> **What is needed**: Retype every line of text in the records below, keeping each line and its wording unchanged. Leave the pictures out of your answer.

> **Listed records**:
--------------------------------
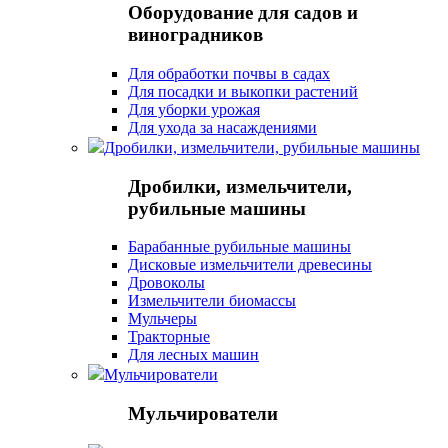
Оборудование для садов и
виноградников
Для обработки почвы в садах
Для посадки и выкопки растений
Для уборки урожая
Для ухода за насаждениями
Дробилки, измельчители, рубильные машины
Дробилки, измельчители,
рубильные машины
Барабанные рубильные машины
Дисковые измельчители древесины
Дровоколы
Измельчители биомассы
Мульчеры
Тракторные
Для лесных машин
Мульчирователи
Мульчирователи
--------------------------------
> **Response area**:
Оборудование для садов и
виноградников
Для обработки почвы в садах
Для посадки и выкопки растений
Для уборки урожая
Для ухода за насаждениями
Дробилки, измельчители, рубильные машины
Дробилки, измельчители,
рубильные машины
Барабанные рубильные машины
Дисковые измельчители древесины
Дровоколы
Измельчители биомассы
Мульчеры
Тракторные
Для лесных машин
Мульчирователи
Мульчирователи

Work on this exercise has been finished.